• _About this task_: Every line below must be reproduced exactly. Copy them all.

Segment Start: Extracted information

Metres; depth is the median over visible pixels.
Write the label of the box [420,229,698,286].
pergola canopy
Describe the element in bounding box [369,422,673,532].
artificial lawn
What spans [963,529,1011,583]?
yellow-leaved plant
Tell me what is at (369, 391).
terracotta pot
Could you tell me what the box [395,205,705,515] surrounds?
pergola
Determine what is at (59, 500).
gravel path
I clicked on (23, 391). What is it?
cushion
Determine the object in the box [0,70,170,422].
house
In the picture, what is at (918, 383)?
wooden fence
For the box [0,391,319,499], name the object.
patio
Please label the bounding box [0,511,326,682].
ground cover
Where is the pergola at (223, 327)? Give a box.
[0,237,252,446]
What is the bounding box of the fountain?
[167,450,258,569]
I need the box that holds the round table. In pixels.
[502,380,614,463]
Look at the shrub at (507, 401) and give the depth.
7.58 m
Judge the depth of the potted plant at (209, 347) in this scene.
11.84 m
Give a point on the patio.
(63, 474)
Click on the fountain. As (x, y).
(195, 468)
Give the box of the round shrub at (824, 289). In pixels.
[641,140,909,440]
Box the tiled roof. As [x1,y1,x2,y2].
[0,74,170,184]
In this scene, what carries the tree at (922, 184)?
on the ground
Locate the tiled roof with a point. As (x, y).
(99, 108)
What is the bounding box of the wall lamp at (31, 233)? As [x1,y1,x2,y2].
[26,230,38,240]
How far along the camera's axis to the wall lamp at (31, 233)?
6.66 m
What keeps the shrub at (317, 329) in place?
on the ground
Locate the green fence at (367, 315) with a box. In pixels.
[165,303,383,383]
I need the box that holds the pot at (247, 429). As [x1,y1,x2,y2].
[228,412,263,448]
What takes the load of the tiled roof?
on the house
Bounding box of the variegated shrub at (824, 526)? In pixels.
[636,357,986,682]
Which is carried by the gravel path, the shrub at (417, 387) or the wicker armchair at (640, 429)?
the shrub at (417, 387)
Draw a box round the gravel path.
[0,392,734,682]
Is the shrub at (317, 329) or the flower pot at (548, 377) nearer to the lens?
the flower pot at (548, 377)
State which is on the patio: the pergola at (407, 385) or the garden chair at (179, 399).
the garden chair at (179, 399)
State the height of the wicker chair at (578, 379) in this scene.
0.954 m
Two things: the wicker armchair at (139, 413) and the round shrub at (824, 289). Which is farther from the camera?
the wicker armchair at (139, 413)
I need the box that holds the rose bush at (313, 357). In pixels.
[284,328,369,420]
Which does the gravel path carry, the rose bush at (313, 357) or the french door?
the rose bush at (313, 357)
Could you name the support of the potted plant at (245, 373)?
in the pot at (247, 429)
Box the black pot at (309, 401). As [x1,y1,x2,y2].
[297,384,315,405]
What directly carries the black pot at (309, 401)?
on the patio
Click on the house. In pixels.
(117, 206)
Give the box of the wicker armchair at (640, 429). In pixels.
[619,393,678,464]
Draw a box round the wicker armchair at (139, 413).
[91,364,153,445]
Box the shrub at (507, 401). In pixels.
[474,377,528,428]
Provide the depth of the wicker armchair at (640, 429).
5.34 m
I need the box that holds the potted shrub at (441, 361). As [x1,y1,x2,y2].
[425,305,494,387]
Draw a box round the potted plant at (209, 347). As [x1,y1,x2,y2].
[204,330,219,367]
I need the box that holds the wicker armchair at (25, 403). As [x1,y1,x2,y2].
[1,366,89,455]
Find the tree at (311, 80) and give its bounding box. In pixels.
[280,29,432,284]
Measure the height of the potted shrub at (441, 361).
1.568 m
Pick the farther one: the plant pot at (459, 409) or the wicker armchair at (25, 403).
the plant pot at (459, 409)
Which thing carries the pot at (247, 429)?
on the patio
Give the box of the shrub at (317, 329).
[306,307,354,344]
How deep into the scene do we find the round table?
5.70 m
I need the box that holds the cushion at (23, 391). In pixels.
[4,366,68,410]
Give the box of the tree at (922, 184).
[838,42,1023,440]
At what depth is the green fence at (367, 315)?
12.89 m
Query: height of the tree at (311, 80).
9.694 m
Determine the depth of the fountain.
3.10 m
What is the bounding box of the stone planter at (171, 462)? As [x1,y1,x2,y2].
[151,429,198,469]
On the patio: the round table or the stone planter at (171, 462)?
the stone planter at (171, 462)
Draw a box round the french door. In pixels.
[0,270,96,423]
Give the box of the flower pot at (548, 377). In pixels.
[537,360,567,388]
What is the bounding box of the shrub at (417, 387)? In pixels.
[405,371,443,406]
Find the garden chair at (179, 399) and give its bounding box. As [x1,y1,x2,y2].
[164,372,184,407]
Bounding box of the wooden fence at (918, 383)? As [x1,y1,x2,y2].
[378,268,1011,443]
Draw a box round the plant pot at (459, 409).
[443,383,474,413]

Segment End: Extracted information

• _Output for this task_:
Metres; depth is the median over visible pixels.
Write the label of the box [420,229,698,286].
pergola canopy
Describe the element in bounding box [369,422,673,532].
artificial lawn
What spans [963,529,1011,583]?
yellow-leaved plant
Tell me what is at (369, 391).
terracotta pot
Could you tell me what the box [395,205,705,515] surrounds?
pergola
Determine what is at (59, 500).
gravel path
I clicked on (23, 391). What is it?
cushion
Determine the object in the box [0,70,170,422].
house
In the picture, what is at (918, 383)?
wooden fence
For the box [0,391,319,499], name the object.
patio
Please label the bounding box [0,511,326,682].
ground cover
Where is the pergola at (223, 327)? Give a box.
[0,237,252,446]
What is the bounding box of the fountain?
[167,450,258,569]
I need the box that holds the round table. In pixels.
[502,380,614,463]
Look at the shrub at (507, 401) and give the depth.
7.58 m
Judge the depth of the potted plant at (209, 347) in this scene.
11.84 m
Give a point on the patio.
(63, 474)
Click on the fountain. As (x, y).
(195, 468)
Give the box of the round shrub at (824, 289). In pixels.
[641,140,909,440]
Box the tiled roof. As [x1,y1,x2,y2].
[0,74,170,184]
In this scene, what carries the tree at (922, 184)?
on the ground
Locate the tiled roof with a point. As (x, y).
(99, 108)
What is the bounding box of the wall lamp at (31, 233)? As [x1,y1,x2,y2].
[26,230,38,240]
How far along the camera's axis to the wall lamp at (31, 233)?
6.66 m
What keeps the shrub at (317, 329) in place?
on the ground
Locate the green fence at (367, 315) with a box. In pixels.
[165,303,383,383]
I need the box that holds the pot at (247, 429). As [x1,y1,x2,y2].
[228,412,263,448]
What takes the load of the tiled roof?
on the house
Bounding box of the variegated shrub at (824, 526)? In pixels.
[636,357,986,682]
Which is carried by the gravel path, the shrub at (417, 387) or the wicker armchair at (640, 429)?
the shrub at (417, 387)
Draw a box round the gravel path.
[0,392,734,682]
Is the shrub at (317, 329) or the flower pot at (548, 377) nearer to the lens?
the flower pot at (548, 377)
State which is on the patio: the pergola at (407, 385) or the garden chair at (179, 399).
the garden chair at (179, 399)
State the height of the wicker chair at (578, 379) in this scene.
0.954 m
Two things: the wicker armchair at (139, 413) and the round shrub at (824, 289). Which is farther from the camera?
the wicker armchair at (139, 413)
I need the box that holds the rose bush at (313, 357). In pixels.
[284,328,369,420]
Which does the gravel path carry, the rose bush at (313, 357) or the french door?
the rose bush at (313, 357)
Could you name the support of the potted plant at (245, 373)?
in the pot at (247, 429)
Box the black pot at (309, 401). As [x1,y1,x2,y2].
[297,384,315,405]
What directly carries the black pot at (309, 401)?
on the patio
Click on the house. In pixels.
(117, 206)
Give the box of the wicker armchair at (640, 429). In pixels.
[619,393,678,464]
Draw a box round the wicker armchair at (139, 413).
[91,364,153,445]
Box the shrub at (507, 401). In pixels.
[474,377,528,428]
Provide the depth of the wicker armchair at (640, 429).
5.34 m
I need the box that holds the potted shrub at (441, 361). As [x1,y1,x2,y2].
[425,305,494,387]
Draw a box round the potted plant at (209, 347). As [x1,y1,x2,y2].
[204,330,219,367]
I need the box that holds the wicker armchair at (25, 403). As [x1,y1,x2,y2].
[1,366,89,455]
Find the tree at (311, 80) and give its bounding box. In pixels.
[280,29,432,284]
Measure the height of the potted shrub at (441, 361).
1.568 m
Pick the farther one: the plant pot at (459, 409) or the wicker armchair at (25, 403).
the plant pot at (459, 409)
Which thing carries the pot at (247, 429)?
on the patio
Give the box of the shrub at (317, 329).
[306,307,354,344]
How deep into the scene do we find the round table?
5.70 m
I need the box that holds the cushion at (23, 391). In pixels.
[4,366,68,410]
Give the box of the tree at (922, 184).
[838,42,1023,440]
At what depth is the green fence at (367, 315)?
12.89 m
Query: height of the tree at (311, 80).
9.694 m
Determine the depth of the fountain.
3.10 m
What is the bounding box of the stone planter at (171, 462)? As [x1,y1,x2,y2].
[151,429,198,469]
On the patio: the round table or the stone planter at (171, 462)?
the stone planter at (171, 462)
Draw a box round the french door. In pixels.
[0,270,96,423]
Give the box of the flower pot at (548, 377). In pixels.
[537,360,567,388]
What is the bounding box of the shrub at (417, 387)? In pixels.
[405,371,443,406]
Find the garden chair at (179, 399) and give its bounding box. As [x1,y1,x2,y2].
[164,372,184,407]
Bounding box of the wooden fence at (918, 383)? As [x1,y1,x2,y2].
[378,268,1011,443]
Draw a box round the plant pot at (459, 409).
[443,383,474,413]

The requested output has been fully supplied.